Histogram/Timeline Improvements

Limitations of the number and timeline facets include:

  • Uncontrollable binning
  • Ineffective graphs and sliders due to binning issues
  • Outliers significantly affect binning, making facets useless for "normal" ranges

Most participant expressed better control on boundaries is needed. See #5168 and #3248.

Enhancing Scatterplot Usability

@jfaurel and @ostephens demonstrated how the scatterplot can function as exploratory tools, but it is not very usable. Enhancements could include making it larger, allowing data drill-down, and starting from a blank canvas with selectable variables. Currently, selecting the right pair of columns is difficult when the project has numerous numerical columns.

Map Facet

@jfaurel reaffirmed that OpenRefine's scope is to clean datasets, not generate maps. It should identify outliers rather than produce publishable maps. Users currently use scatterplots masquerading as maps, which is not optimal. Having a proper map facet will allow to quickly visualize the distribution of long/lat coordinate to identify outlier.

@HannaMeiners suggested interactions with OpenStreetMap, possibly using tools like Leaflet. @martin asked about improving OpenRefine's relationship with the OSM community.

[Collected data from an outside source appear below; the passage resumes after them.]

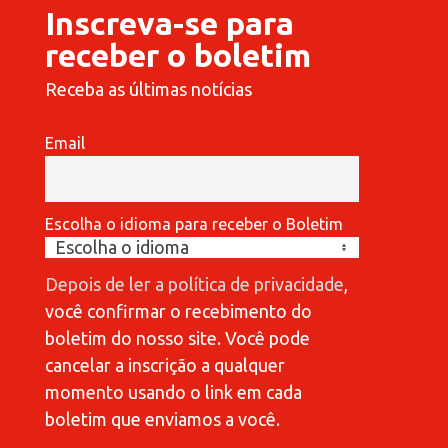
Inscreva-se para
receber o boletim
Receba as últimas notícias
Email
Escolha o idioma para receber o Boletim
Depois de ler a política de privacidade
,
você confirmar o recebimento do
boletim do nosso site. Você pode
cancelar a inscrição a qualquer
momento usando o link em cada
boletim que enviamos a você.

Additional resource: Georefine extension.


During the conversation we also discussed potential solution for implementation.
@ostephens asked what backend and frontend tools support this type of experience?

@thadguidry mentionned visualization, especially for geo-mapping, should live outside OpenRefine (or as an extension). Tools like Apache Superset could be used for analysis if we opened a data API for the data grid. Filtering and narrowing fall under OpenRefine's scope.

Mermaid was suggested as another option. Mermaid is a markdown-inspired diagramming tool, completely browser-based, making integration with web-based software easy. It could be used for rendering and customizing advanced diagrams in OpenRefine and for exporting diagrams for reports or documentation.

Several contributor discussed the option to open OpenRefine API for other tools to access its data

  • @Michael_Markert: Exposing data in OpenRefine via API to directly access the entire "dataframe" or individual columns would eliminate the need for saving, exporting, and re-importing for intermediary step. See #1226 for discussion about exposing the entire grid to external languages (e.g., R).
  • @thadguidry: This idea was discussed early (in 2010) to have a database within OpenRefine's backend but was postponed due to other priorities.